• **Your goal**:
Within the entries that follow, show each line where the word "have" occurs.

(Extracted records)

[Start of Attachment]

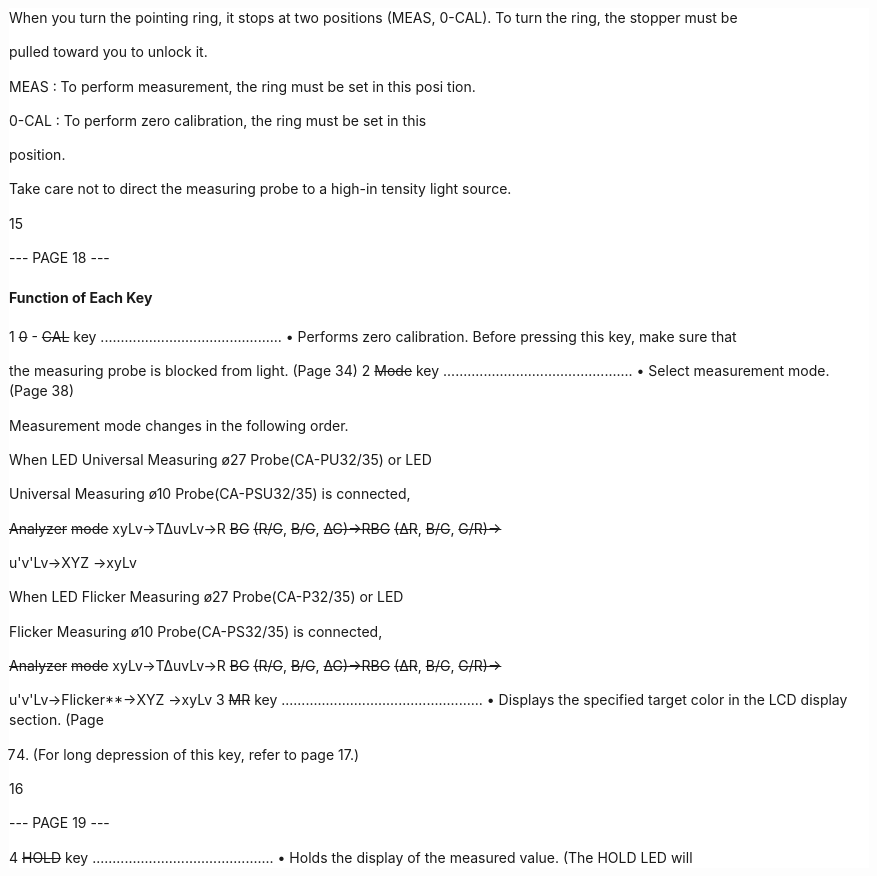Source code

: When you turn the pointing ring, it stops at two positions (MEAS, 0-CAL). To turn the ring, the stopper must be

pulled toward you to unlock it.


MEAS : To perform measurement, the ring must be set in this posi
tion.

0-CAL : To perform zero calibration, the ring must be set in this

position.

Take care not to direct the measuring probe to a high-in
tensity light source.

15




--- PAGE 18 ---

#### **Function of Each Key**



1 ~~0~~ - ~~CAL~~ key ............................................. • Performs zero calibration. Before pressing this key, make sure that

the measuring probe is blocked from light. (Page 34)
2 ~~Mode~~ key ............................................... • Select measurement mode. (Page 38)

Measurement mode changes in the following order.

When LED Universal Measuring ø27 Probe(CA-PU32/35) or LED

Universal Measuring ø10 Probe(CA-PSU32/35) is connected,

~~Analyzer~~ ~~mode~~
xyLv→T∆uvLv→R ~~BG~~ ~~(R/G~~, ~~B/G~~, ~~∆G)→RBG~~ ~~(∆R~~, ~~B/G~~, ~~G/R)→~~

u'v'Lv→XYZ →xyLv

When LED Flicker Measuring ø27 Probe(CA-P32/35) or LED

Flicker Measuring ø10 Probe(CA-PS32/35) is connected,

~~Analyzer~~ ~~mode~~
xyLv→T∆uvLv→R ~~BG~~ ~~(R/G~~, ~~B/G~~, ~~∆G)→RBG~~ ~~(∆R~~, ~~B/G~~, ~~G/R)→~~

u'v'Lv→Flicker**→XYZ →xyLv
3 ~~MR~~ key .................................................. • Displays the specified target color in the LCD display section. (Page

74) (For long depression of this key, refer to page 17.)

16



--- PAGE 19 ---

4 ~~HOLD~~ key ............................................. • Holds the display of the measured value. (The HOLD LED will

[End of Attachment]
[Start of Attachment]

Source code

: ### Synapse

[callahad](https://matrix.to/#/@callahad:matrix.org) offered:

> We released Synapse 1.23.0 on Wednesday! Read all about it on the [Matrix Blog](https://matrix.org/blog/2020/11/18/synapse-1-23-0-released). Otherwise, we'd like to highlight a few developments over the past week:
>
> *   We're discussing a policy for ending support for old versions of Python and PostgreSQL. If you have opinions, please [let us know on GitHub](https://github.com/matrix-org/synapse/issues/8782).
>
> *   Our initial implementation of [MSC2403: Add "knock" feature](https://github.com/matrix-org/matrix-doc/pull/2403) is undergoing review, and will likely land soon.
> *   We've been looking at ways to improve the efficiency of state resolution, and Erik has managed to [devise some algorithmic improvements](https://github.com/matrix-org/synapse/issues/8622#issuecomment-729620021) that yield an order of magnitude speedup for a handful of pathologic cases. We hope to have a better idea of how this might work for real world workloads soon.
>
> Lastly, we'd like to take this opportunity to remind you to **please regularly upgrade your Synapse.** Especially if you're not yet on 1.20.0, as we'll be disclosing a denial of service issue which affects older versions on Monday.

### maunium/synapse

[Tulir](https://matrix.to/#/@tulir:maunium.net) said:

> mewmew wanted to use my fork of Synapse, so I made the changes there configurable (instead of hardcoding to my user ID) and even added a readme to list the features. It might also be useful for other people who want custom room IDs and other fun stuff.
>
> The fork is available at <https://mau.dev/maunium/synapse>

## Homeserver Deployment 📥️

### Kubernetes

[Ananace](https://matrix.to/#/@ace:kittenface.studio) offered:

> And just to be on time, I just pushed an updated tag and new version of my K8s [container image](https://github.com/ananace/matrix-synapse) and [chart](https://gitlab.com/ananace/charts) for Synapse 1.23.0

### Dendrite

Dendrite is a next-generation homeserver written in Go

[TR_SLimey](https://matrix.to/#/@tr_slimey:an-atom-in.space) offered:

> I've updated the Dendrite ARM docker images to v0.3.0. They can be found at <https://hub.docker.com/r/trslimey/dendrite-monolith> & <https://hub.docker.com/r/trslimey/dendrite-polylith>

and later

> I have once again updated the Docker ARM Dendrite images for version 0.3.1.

[End of Attachment]
[Start of Attachment]

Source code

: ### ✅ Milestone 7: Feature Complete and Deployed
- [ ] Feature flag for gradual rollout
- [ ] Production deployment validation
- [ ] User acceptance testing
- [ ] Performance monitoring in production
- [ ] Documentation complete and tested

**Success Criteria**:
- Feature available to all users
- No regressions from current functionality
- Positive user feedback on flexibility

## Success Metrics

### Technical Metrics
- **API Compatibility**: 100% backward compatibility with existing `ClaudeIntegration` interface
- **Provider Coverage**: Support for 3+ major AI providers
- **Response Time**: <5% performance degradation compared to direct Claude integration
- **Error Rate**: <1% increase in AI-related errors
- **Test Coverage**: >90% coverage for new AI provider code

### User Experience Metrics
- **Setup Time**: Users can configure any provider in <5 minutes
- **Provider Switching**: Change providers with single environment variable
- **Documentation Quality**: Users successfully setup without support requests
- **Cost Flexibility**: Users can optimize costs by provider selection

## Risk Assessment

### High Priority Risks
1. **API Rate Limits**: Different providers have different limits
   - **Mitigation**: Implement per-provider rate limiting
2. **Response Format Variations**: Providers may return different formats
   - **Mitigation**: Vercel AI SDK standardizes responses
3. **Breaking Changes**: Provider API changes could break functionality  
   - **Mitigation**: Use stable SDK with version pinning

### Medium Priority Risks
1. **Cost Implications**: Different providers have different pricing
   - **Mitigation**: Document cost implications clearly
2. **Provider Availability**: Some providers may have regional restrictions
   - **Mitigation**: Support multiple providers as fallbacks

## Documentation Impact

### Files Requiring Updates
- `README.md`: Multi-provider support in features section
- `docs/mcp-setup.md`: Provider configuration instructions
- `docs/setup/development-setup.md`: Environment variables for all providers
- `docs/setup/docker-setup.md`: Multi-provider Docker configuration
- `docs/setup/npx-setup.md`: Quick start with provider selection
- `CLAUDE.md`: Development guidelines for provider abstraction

[End of Attachment]

• **Answer space**:
> *   We're discussing a policy for ending support for old versions of Python and PostgreSQL. If you have opinions, please [let us know on GitHub](https://github.com/matrix-org/synapse/issues/8782).
> *   We've been looking at ways to improve the efficiency of state resolution, and Erik has managed to [devise some algorithmic improvements](https://github.com/matrix-org/synapse/issues/8622#issuecomment-729620021) that yield an order of magnitude speedup for a handful of pathologic cases. We hope to have a better idea of how this might work for real world workloads soon.
> I have once again updated the Docker ARM Dendrite images for version 0.3.1.
1. **API Rate Limits**: Different providers have different limits
1. **Cost Implications**: Different providers have different pricing
2. **Provider Availability**: Some providers may have regional restrictions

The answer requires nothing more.